The Baghdadi gold salesman had coffee brought in for us

I don’t like shopping, but I do like the cosy little shops of Iraq, like the one of the Baghdadi gold salesman in the picture who had coffee brought in for my translator and me. But I hate how difficult it can be to understand what the price of an item should be and how to reach there by haggling. And I still feel uncomfortable when people do it for me, as for a foreigner the price would always be higher than for a local.

What I love is that Iraqis love their country; what I hate is how they neglect it. The Jewish past is now mostly wiped out, even though when the Jews left in the fifties a city like Baghdad was thriving because of its large Jewish community. Cultural heritage is mostly neglected and in shambles, even famous sites like the ancient city or Ur (where Abraham lived) and Babylon. But I love how they share their love for their country with foreigners; when I took a couple of Jewish rabbis around the sites in Kurdistan, they got hugged all the time as the Kurds’ best friends.

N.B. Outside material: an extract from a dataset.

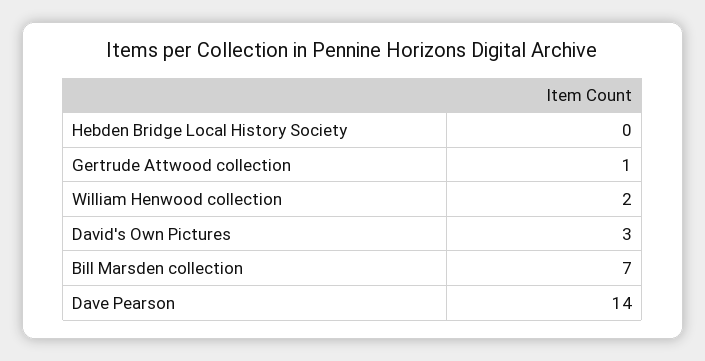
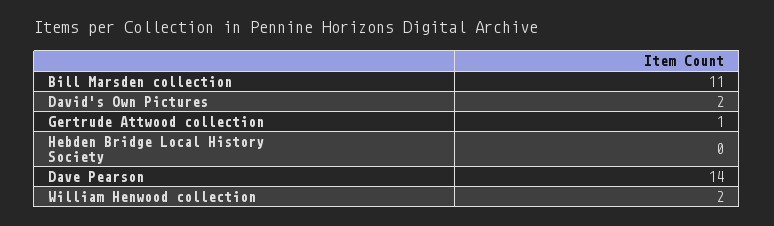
David's Own Pictures: 3 -> 2
Bill Marsden collection: 7 -> 11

While I absolutely hate the Iraqi bureaucracy – and Kurdistan is no better – I love the way the locals always will try to find their way around it. They often succeed. And taught me how to too. I love the way people want to share – the food, the fun, the mood, but hate how difficult it is to say ‘no’ without being impolite.


I love the Iraqi light, and got addicted to it. But I hate the violence, that can raise its nasty head at any time. A man threatening another with a gun. Peaceful demonstrators being bashed for simply raising their voices. And the dark ways of people who use religion to attract followers. Most of all I hate the terror group ISIS and its followers who thought religion gave them the right to kidnap, rape and kill. And plunged our world from sunny and secure suddenly into the darkness of ancient times.

Yet love and hate, good and evil, the stories of Iraq, they are my inspiration.

Iraq got under my skin. And into my novels. I doubt if that will ever change.